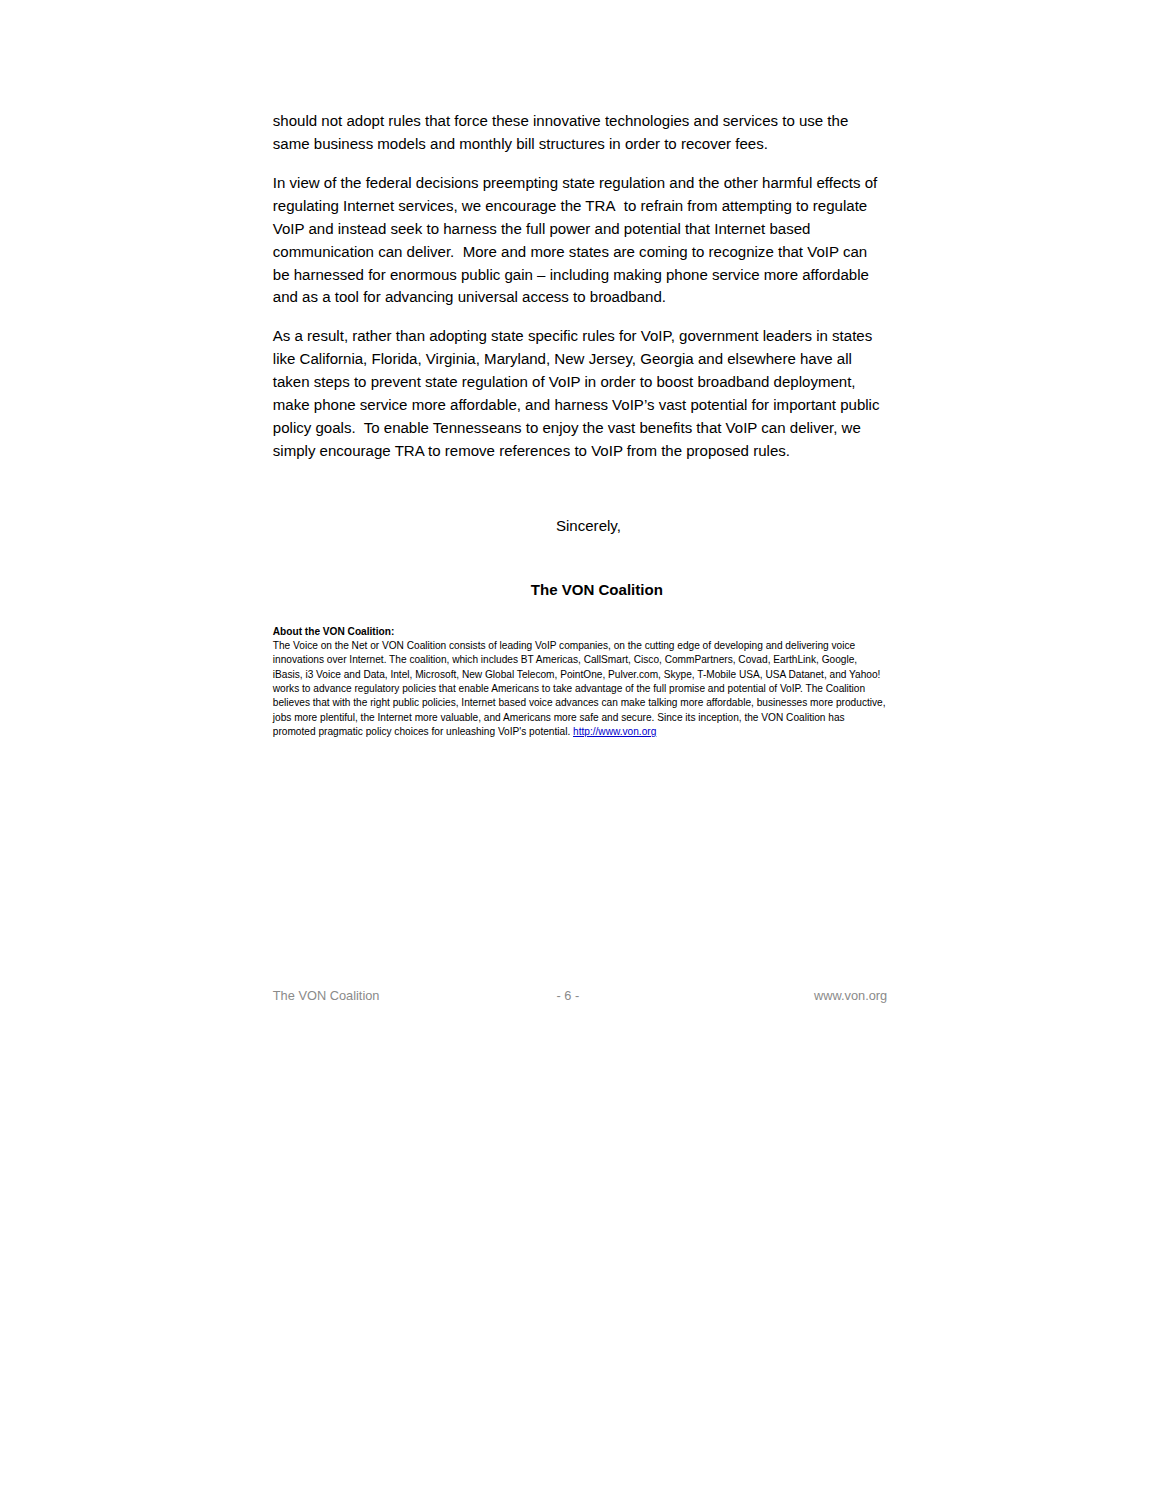should not adopt rules that force these innovative technologies and services to use the same business models and monthly bill structures in order to recover fees.
In view of the federal decisions preempting state regulation and the other harmful effects of regulating Internet services, we encourage the TRA to refrain from attempting to regulate VoIP and instead seek to harness the full power and potential that Internet based communication can deliver. More and more states are coming to recognize that VoIP can be harnessed for enormous public gain – including making phone service more affordable and as a tool for advancing universal access to broadband.
As a result, rather than adopting state specific rules for VoIP, government leaders in states like California, Florida, Virginia, Maryland, New Jersey, Georgia and elsewhere have all taken steps to prevent state regulation of VoIP in order to boost broadband deployment, make phone service more affordable, and harness VoIP’s vast potential for important public policy goals. To enable Tennesseans to enjoy the vast benefits that VoIP can deliver, we simply encourage TRA to remove references to VoIP from the proposed rules.
Sincerely,
The VON Coalition
About the VON Coalition:
The Voice on the Net or VON Coalition consists of leading VoIP companies, on the cutting edge of developing and delivering voice innovations over Internet. The coalition, which includes BT Americas, CallSmart, Cisco, CommPartners, Covad, EarthLink, Google, iBasis, i3 Voice and Data, Intel, Microsoft, New Global Telecom, PointOne, Pulver.com, Skype, T-Mobile USA, USA Datanet, and Yahoo! works to advance regulatory policies that enable Americans to take advantage of the full promise and potential of VoIP. The Coalition believes that with the right public policies, Internet based voice advances can make talking more affordable, businesses more productive, jobs more plentiful, the Internet more valuable, and Americans more safe and secure. Since its inception, the VON Coalition has promoted pragmatic policy choices for unleashing VoIP's potential. http://www.von.org
The VON Coalition
- 6 -
www.von.org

====

What you should do:
Output the data above without changes, apart from leaving out the pictures.

Answer below:
should not adopt rules that force these innovative technologies and services to use the same business models and monthly bill structures in order to recover fees.
In view of the federal decisions preempting state regulation and the other harmful effects of regulating Internet services, we encourage the TRA to refrain from attempting to regulate VoIP and instead seek to harness the full power and potential that Internet based communication can deliver. More and more states are coming to recognize that VoIP can be harnessed for enormous public gain – including making phone service more affordable and as a tool for advancing universal access to broadband.
As a result, rather than adopting state specific rules for VoIP, government leaders in states like California, Florida, Virginia, Maryland, New Jersey, Georgia and elsewhere have all taken steps to prevent state regulation of VoIP in order to boost broadband deployment, make phone service more affordable, and harness VoIP’s vast potential for important public policy goals. To enable Tennesseans to enjoy the vast benefits that VoIP can deliver, we simply encourage TRA to remove references to VoIP from the proposed rules.
Sincerely,
The VON Coalition
About the VON Coalition:
The Voice on the Net or VON Coalition consists of leading VoIP companies, on the cutting edge of developing and delivering voice innovations over Internet. The coalition, which includes BT Americas, CallSmart, Cisco, CommPartners, Covad, EarthLink, Google, iBasis, i3 Voice and Data, Intel, Microsoft, New Global Telecom, PointOne, Pulver.com, Skype, T-Mobile USA, USA Datanet, and Yahoo! works to advance regulatory policies that enable Americans to take advantage of the full promise and potential of VoIP. The Coalition believes that with the right public policies, Internet based voice advances can make talking more affordable, businesses more productive, jobs more plentiful, the Internet more valuable, and Americans more safe and secure. Since its inception, the VON Coalition has promoted pragmatic policy choices for unleashing VoIP's potential. http://www.von.org
The VON Coalition
- 6 -
www.von.org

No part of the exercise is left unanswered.